Most merchants in Tehran’s grand bazaar reopened for business Thursday as an unusually large number of police officers were deployed around the city’s black-market money trading district, witnesses reported. The reopening came a day after a crackdown on suspected speculators led to civil disturbances and a large protest march by Iranians demanding relief from the plummeting value of the currency, the rial.
Iran’s Fars news agency reported that 16 people, described as ‘‘elements of disorder in the currency market,’’ were arrested during the protests, the first outbreak of anger over the devalued rial and other acute economic problems that have been building in Iran for the past few years.
Economists have attributed the problems to government mismanagement and Western sanctions imposed on Iran in response to its contentious nuclear program, most notably a severe restriction on the country’s ability to sell oil and its expulsion from the global banking network.
Witnesses in Tehran said there was no resumption of protests over the rial, which had fallen by about 40 percent since last week and had contributed to panic selling on the black market by worried Iranians. But there were also no black-market transactions in Tehran on Thursday, as traders and their prospective customers stayed away after having been scattered by riot police officers on Wednesday.
Fars quoted the Tehran prosecutor’s office as saying the 16 suspects had been charged with ‘‘extensive exchange of hard currency beyond the banking system; of buying, selling, and smuggling hard currency; forming organized gangs; making fake and unreal currency deals in order to increase the price of hard currency and to disturb public order and disrupt trade and bazaar; and gaining illegal capital by the aforementioned actions.’’
As a result, the prosecutor’s office was quoted as saying, foreign currency values had spiked against the rial to unreasonable levels and the suspects had caused a ‘‘severe violation of people’s rights.’’
There was no word on the identity of the suspects. Iran’s Mehr news agency reported Wednesday that two Europeans were among those arrested.

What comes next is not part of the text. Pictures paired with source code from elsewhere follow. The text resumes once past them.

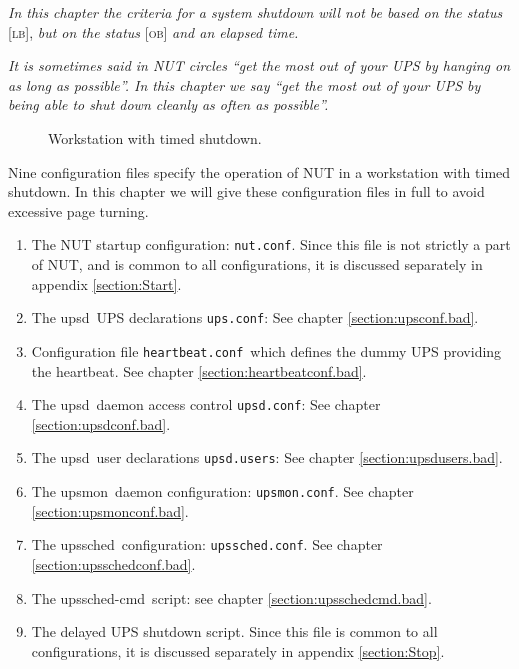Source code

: \documentclass[12pt]{article}
\newcommand{\upsd}{\mbox{\textcolor{UPSDCOLOUR}{upsd}}}
\newcommand{\upsmon}{\mbox{\textcolor{MONCOLOUR}{upsmon}}}
\newcommand{\upssched}{\mbox{\textcolor{SCHEDCOLOUR}{upssched}}}
\newcommand{\upsschedcmd}{\mbox{\textcolor{CMDCOLOUR}{upssched-cmd}}}
\newcommand{\LB}{\textcolor{UPSDCOLOUR}{\textsc{lb}}}
\newcommand{\OB}{\textcolor{UPSDCOLOUR}{\textsc{ob}}}
\newcommand{\status}[1]{\textcolor{UPSDCOLOUR}{[{#1}]}}
\newcommand{\nutconf}{\textcolor{NUTCOLOUR}{\texttt{nut.conf}}}
\newcommand{\upsconf}{\textcolor{UPSDCOLOUR}{\texttt{ups.conf}}}
\newcommand{\heartbeatconf}{\textcolor{UPSDCOLOUR}{\texttt{heartbeat.conf}}}
\newcommand{\upsdconf}{\textcolor{UPSDCOLOUR}{\texttt{upsd.conf}}}
\newcommand{\upsdusers}{\textcolor{UPSDCOLOUR}{\texttt{upsd.users}}}
\newcommand{\upsmonconf}{\textcolor{MONCOLOUR}{\texttt{upsmon.conf}}}
\newcommand{\upsschedconf}{\textcolor{SCHEDCOLOUR}{\texttt{upssched.conf}}}
\newcommand{\ol}{\begin{enumerate}%
   \setlength{\itemsep}{0em}}
\newcommand{\eol}{\end{enumerate}}
\newcommand{\li}{\item}                 %
\newcommand{\refpage}[1]{\ref{#1}}
\begin{document}
\textsl{In this chapter the criteria for a system shutdown will not be
  based on the status} \status{\LB}, \textsl{but on the status}
\status{\OB} \textsl{and an elapsed time.}

\textsl{It is sometimes said in NUT circles ``get the most out of your UPS by
  hanging on as long as possible''.  In this chapter we say ``get the most out
  of your UPS by being able to shut down cleanly as often as possible''.}

\begin{figure}[ht]
\begin{center}
\end{center}
\vspace{-6mm}
\caption{Workstation with timed shutdown.\label{fig:bad}}
\end{figure}

Nine configuration files specify the operation of NUT in a workstation with
timed shutdown.  In this chapter we will give these configuration files in
full to avoid excessive page turning.

\ol

\li The NUT startup configuration: \nutconf.  Since this file is not strictly
a part of NUT, and is common to all configurations, it is discussed separately
in appendix \refpage{section:Start}.

\li The \upsd\ UPS declarations \upsconf: See chapter \ref{section:upsconf.bad}.

\li Configuration file \heartbeatconf\ which defines the dummy UPS providing
the heartbeat.  See chapter \ref{section:heartbeatconf.bad}.

\li The \upsd\ daemon access control \upsdconf: See chapter
\ref{section:upsdconf.bad}.

\li The \upsd\ user declarations \upsdusers: See chapter
\ref{section:upsdusers.bad}.

\li The \upsmon\ daemon configuration: \upsmonconf.  See chapter
\ref{section:upsmonconf.bad}.

\li The \upssched\ configuration: \upsschedconf.  See chapter
\ref{section:upsschedconf.bad}.

\li The \upsschedcmd\ script: see chapter \ref{section:upsschedcmd.bad}.

\li The delayed UPS shutdown script.  Since this file is common to all
configurations, it is discussed separately in appendix \refpage{section:Stop}.

\eol
\end{document}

Political economists have called Wednesday’s protest a harbinger, particularly if the politically powerful merchant class in Iran loses confidence in the government. But there have been no public demands for the government to be more flexible over the nuclear issue, which could lead to an easing of the West’s antinuclear sanctions.
President Mahmoud Ahmadinejad and other Iranian leaders have called the sanctions the equivalent of blackmail and have vowed to never capitulate on what they call Iran’s right to peaceful uranium enrichment.
Western powers say they suspect Iran’s real purpose in uranium enrichment is to develop the ability to make nuclear weapons.
The possibility of further sanctions over the nuclear issue advanced Thursday in Europe, where diplomats said European Union foreign ministers could impose new limits on Iranian gas exports during a meeting in Luxembourg on Oct. 15.
An EU embargo on Iran oil that took effect in July has played a large role in severely restricting Iran’s ability to sell oil, its most important export.